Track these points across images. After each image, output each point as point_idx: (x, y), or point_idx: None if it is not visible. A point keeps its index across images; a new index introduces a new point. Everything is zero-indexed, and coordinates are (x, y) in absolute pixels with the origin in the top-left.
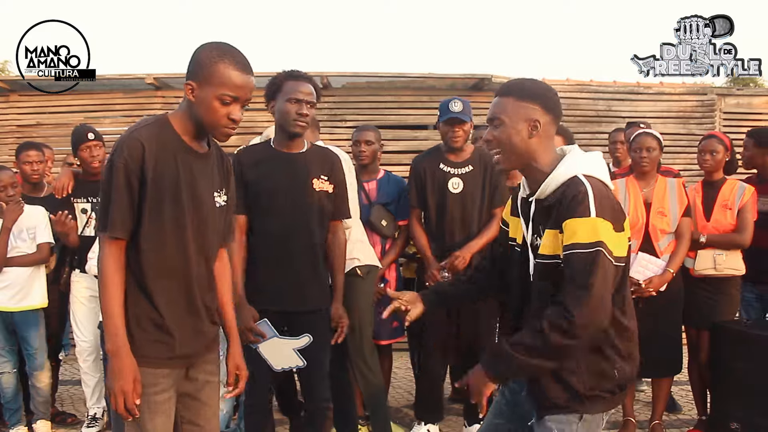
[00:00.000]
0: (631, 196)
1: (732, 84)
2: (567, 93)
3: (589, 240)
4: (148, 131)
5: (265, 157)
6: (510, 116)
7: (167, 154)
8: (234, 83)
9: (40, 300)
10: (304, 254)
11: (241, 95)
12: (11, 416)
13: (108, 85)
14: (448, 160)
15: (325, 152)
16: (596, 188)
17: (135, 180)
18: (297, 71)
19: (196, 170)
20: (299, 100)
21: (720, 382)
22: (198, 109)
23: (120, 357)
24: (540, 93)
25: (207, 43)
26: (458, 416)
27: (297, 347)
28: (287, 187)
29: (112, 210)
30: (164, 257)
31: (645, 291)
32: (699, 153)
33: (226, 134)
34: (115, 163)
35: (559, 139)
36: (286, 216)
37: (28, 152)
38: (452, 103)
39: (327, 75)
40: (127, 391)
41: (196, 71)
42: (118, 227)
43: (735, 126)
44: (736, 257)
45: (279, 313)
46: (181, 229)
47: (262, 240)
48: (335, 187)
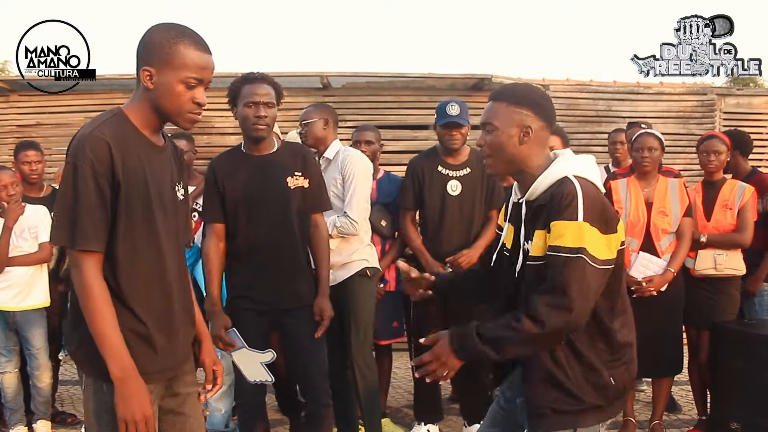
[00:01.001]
0: (632, 195)
1: (732, 84)
2: (567, 93)
3: (572, 245)
4: (109, 128)
5: (238, 162)
6: (502, 121)
7: (132, 153)
8: (197, 64)
9: (42, 299)
10: (287, 253)
11: (204, 76)
12: (11, 416)
13: (108, 85)
14: (446, 163)
15: (296, 148)
16: (586, 190)
17: (105, 184)
18: (252, 73)
19: (158, 166)
20: (255, 102)
21: (720, 382)
22: (159, 97)
23: (131, 380)
24: (533, 99)
25: (158, 24)
26: (458, 416)
27: (263, 361)
28: (262, 190)
29: (83, 220)
30: (140, 263)
31: (646, 290)
32: (701, 153)
33: (192, 120)
34: (80, 166)
35: (557, 139)
36: (265, 218)
37: (27, 152)
38: (449, 106)
39: (327, 75)
40: (149, 415)
41: (152, 56)
42: (93, 239)
43: (735, 126)
44: (736, 257)
45: (267, 312)
46: (153, 230)
47: (244, 244)
48: (311, 181)
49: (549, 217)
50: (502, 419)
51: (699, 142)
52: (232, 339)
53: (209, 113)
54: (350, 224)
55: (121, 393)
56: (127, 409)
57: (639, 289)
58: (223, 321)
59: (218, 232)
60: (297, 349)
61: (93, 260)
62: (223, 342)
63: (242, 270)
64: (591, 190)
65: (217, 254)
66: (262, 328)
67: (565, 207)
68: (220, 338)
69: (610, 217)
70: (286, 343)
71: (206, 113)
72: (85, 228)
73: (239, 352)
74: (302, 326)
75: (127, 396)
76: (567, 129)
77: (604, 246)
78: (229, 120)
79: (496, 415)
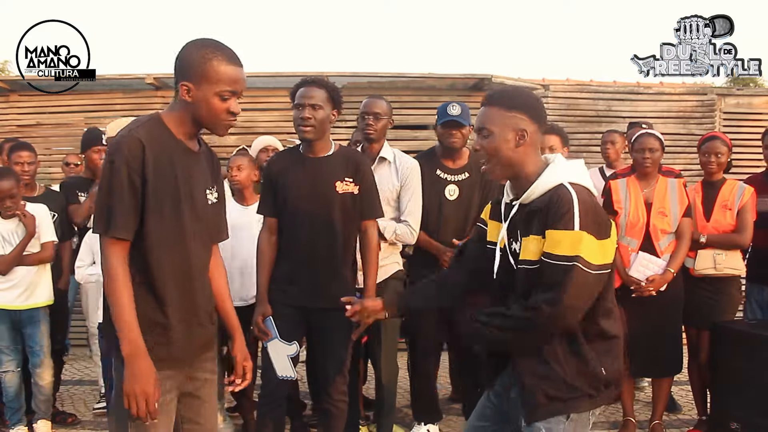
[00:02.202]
0: (632, 196)
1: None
2: (567, 93)
3: (568, 253)
4: (146, 131)
5: (293, 161)
6: (498, 126)
7: (165, 154)
8: (231, 78)
9: (46, 297)
10: (326, 255)
11: (238, 89)
12: (12, 415)
13: (108, 85)
14: (445, 167)
15: (350, 154)
16: (582, 198)
17: (137, 179)
18: (308, 78)
19: (191, 169)
20: (301, 104)
21: (720, 382)
22: (198, 109)
23: (139, 359)
24: (526, 103)
25: (192, 41)
26: (458, 416)
27: (288, 354)
28: (310, 191)
29: (115, 210)
30: (165, 257)
31: (645, 290)
32: (702, 154)
33: (227, 127)
34: (116, 163)
35: (556, 139)
36: (309, 218)
37: (20, 153)
38: (450, 106)
39: (327, 75)
40: (150, 393)
41: (189, 71)
42: (122, 228)
43: (735, 126)
44: (735, 257)
45: (300, 309)
46: (180, 228)
47: (289, 240)
48: (361, 188)
49: (545, 225)
50: (491, 413)
51: (700, 142)
52: (268, 328)
53: None
54: (411, 233)
55: (129, 369)
56: (130, 385)
57: (638, 289)
58: (263, 309)
59: (271, 226)
60: (322, 346)
61: (120, 247)
62: (258, 329)
63: (283, 265)
64: (586, 197)
65: (269, 246)
66: (296, 323)
67: (561, 216)
68: (257, 325)
69: (604, 223)
70: (313, 339)
71: None
72: (117, 218)
73: (272, 343)
74: (331, 327)
75: (133, 373)
76: (567, 129)
77: (599, 251)
78: None
79: (484, 410)
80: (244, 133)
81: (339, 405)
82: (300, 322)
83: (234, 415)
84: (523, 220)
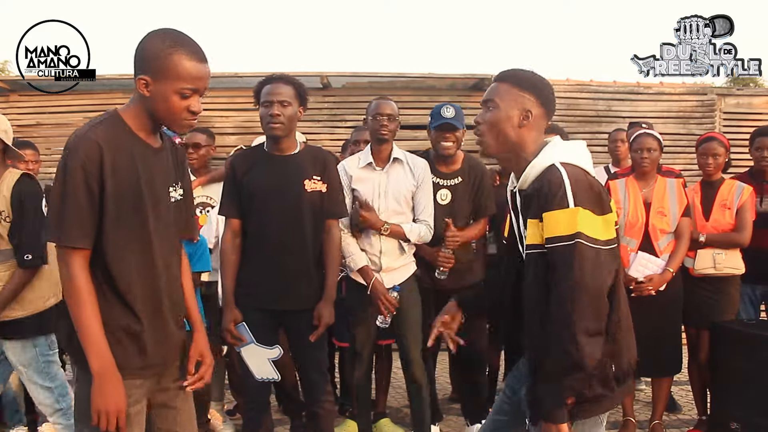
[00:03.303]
0: (631, 196)
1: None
2: (567, 93)
3: (567, 232)
4: (103, 130)
5: (258, 160)
6: (504, 101)
7: (124, 153)
8: (192, 75)
9: None
10: (296, 255)
11: (199, 86)
12: (12, 416)
13: (108, 85)
14: (438, 171)
15: (318, 152)
16: (572, 175)
17: (94, 183)
18: (274, 75)
19: (153, 167)
20: (270, 101)
21: (720, 382)
22: (155, 105)
23: (109, 375)
24: (537, 84)
25: (153, 31)
26: (458, 416)
27: (270, 357)
28: (279, 189)
29: (69, 217)
30: (129, 262)
31: (644, 289)
32: (700, 155)
33: (186, 126)
34: (70, 166)
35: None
36: (278, 217)
37: (25, 151)
38: (444, 108)
39: (327, 75)
40: (121, 409)
41: (148, 64)
42: (77, 237)
43: (735, 126)
44: (735, 256)
45: (271, 311)
46: (144, 231)
47: (256, 241)
48: (329, 187)
49: (540, 208)
50: (510, 408)
51: (697, 143)
52: (241, 333)
53: (209, 113)
54: (429, 231)
55: (98, 385)
56: (102, 401)
57: (637, 288)
58: (234, 315)
59: (234, 228)
60: (297, 348)
61: (79, 256)
62: (231, 336)
63: (249, 267)
64: (578, 174)
65: (233, 249)
66: (269, 325)
67: (553, 196)
68: (230, 332)
69: (603, 198)
70: (289, 342)
71: (206, 113)
72: (71, 225)
73: (247, 348)
74: (304, 328)
75: (103, 389)
76: (567, 129)
77: (602, 227)
78: (229, 120)
79: (503, 405)
80: (244, 133)
81: (325, 406)
82: (272, 325)
83: (234, 417)
84: (523, 206)
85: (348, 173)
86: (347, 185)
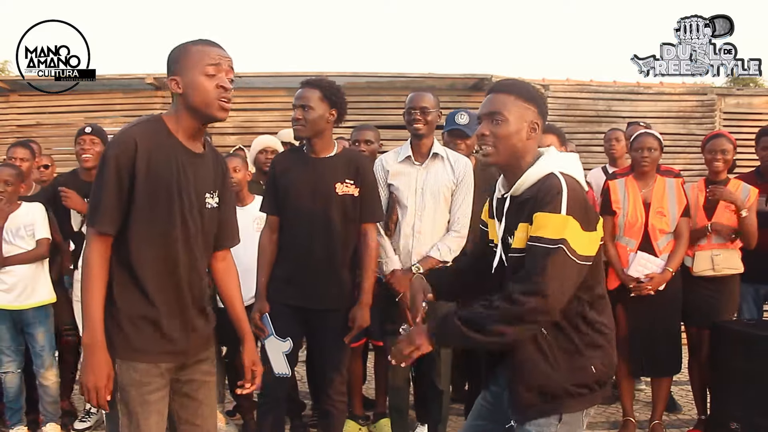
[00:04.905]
0: (630, 196)
1: (732, 84)
2: (567, 93)
3: (553, 236)
4: (142, 129)
5: (295, 160)
6: (514, 115)
7: (161, 153)
8: (209, 54)
9: (47, 296)
10: (323, 256)
11: (222, 62)
12: (12, 416)
13: (108, 85)
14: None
15: (353, 156)
16: (571, 187)
17: (125, 175)
18: (306, 78)
19: (191, 171)
20: (294, 105)
21: (720, 382)
22: (189, 96)
23: (95, 351)
24: (536, 96)
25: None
26: (458, 416)
27: (283, 351)
28: (311, 191)
29: (102, 205)
30: (152, 255)
31: (644, 288)
32: (707, 153)
33: (223, 107)
34: (107, 158)
35: (554, 138)
36: (308, 218)
37: (16, 149)
38: (459, 115)
39: (327, 75)
40: (100, 387)
41: (173, 67)
42: (106, 222)
43: (735, 126)
44: (733, 257)
45: (297, 308)
46: (169, 227)
47: (288, 240)
48: (362, 190)
49: (533, 210)
50: (488, 413)
51: (704, 141)
52: (264, 324)
53: None
54: (461, 241)
55: (86, 359)
56: (85, 375)
57: (637, 288)
58: (261, 306)
59: (272, 224)
60: (319, 347)
61: (101, 241)
62: (255, 326)
63: (283, 264)
64: (576, 187)
65: (270, 244)
66: (293, 322)
67: (549, 200)
68: (254, 321)
69: (592, 216)
70: (311, 340)
71: None
72: (102, 212)
73: (269, 341)
74: (328, 328)
75: (89, 363)
76: (567, 129)
77: (585, 242)
78: (229, 120)
79: (481, 410)
80: (244, 133)
81: (338, 405)
82: (298, 321)
83: (234, 418)
84: (515, 212)
85: (385, 168)
86: (383, 180)
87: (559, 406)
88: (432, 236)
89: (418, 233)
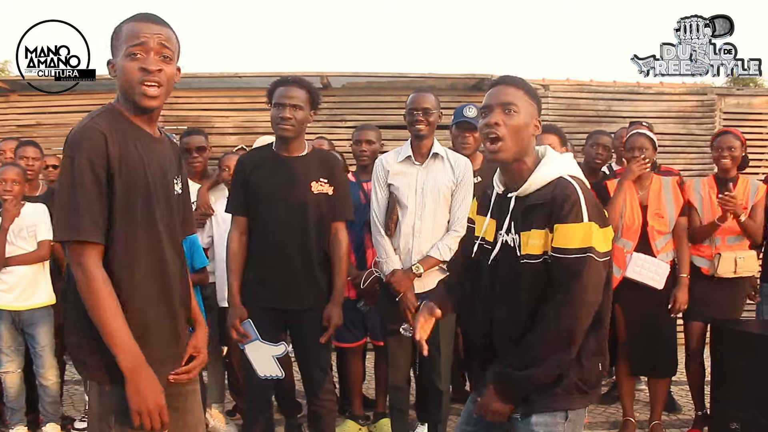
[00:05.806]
0: (628, 197)
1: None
2: (567, 93)
3: (582, 245)
4: (105, 120)
5: (266, 160)
6: (524, 108)
7: (128, 143)
8: (133, 34)
9: (47, 297)
10: (299, 255)
11: (146, 40)
12: (12, 416)
13: (108, 85)
14: None
15: (325, 155)
16: (584, 190)
17: (102, 174)
18: (287, 77)
19: (156, 156)
20: (282, 104)
21: (720, 381)
22: (119, 81)
23: (142, 372)
24: (537, 96)
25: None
26: (458, 416)
27: (275, 354)
28: (285, 190)
29: (81, 212)
30: (139, 257)
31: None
32: (716, 150)
33: (147, 93)
34: (77, 159)
35: (554, 138)
36: (283, 218)
37: (26, 148)
38: (467, 108)
39: (327, 75)
40: (162, 404)
41: (111, 49)
42: (92, 231)
43: (735, 126)
44: (752, 260)
45: (274, 310)
46: (153, 223)
47: (261, 240)
48: (335, 189)
49: (552, 219)
50: (479, 416)
51: (712, 139)
52: (247, 330)
53: (209, 113)
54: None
55: (133, 384)
56: (141, 400)
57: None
58: (239, 312)
59: (241, 225)
60: (300, 348)
61: (94, 252)
62: (237, 333)
63: (255, 266)
64: (586, 188)
65: (240, 246)
66: (274, 323)
67: (569, 209)
68: (235, 329)
69: (603, 212)
70: (292, 341)
71: (206, 113)
72: (84, 220)
73: (252, 345)
74: (306, 327)
75: (139, 386)
76: (567, 129)
77: (603, 239)
78: (229, 120)
79: (471, 413)
80: (244, 133)
81: (326, 404)
82: (277, 322)
83: (234, 418)
84: (522, 214)
85: (385, 168)
86: (383, 180)
87: (566, 402)
88: (432, 236)
89: (418, 233)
━━━━━━━━━━
What is expected: Within the listing above, the range opens at the line with "10: (304, 254)" and closes at the line with "48: (335, 187)". Reproduce exactly the lines of that range, including both ends.

Solution to this problem:
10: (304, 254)
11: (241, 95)
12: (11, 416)
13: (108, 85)
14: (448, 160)
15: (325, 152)
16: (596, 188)
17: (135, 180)
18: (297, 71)
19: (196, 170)
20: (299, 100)
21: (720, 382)
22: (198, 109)
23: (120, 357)
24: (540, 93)
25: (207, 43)
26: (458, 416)
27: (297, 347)
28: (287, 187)
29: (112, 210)
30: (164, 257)
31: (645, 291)
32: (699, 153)
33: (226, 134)
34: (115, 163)
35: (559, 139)
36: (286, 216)
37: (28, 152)
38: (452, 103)
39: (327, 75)
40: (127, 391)
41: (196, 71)
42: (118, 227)
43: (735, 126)
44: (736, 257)
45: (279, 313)
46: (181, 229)
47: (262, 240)
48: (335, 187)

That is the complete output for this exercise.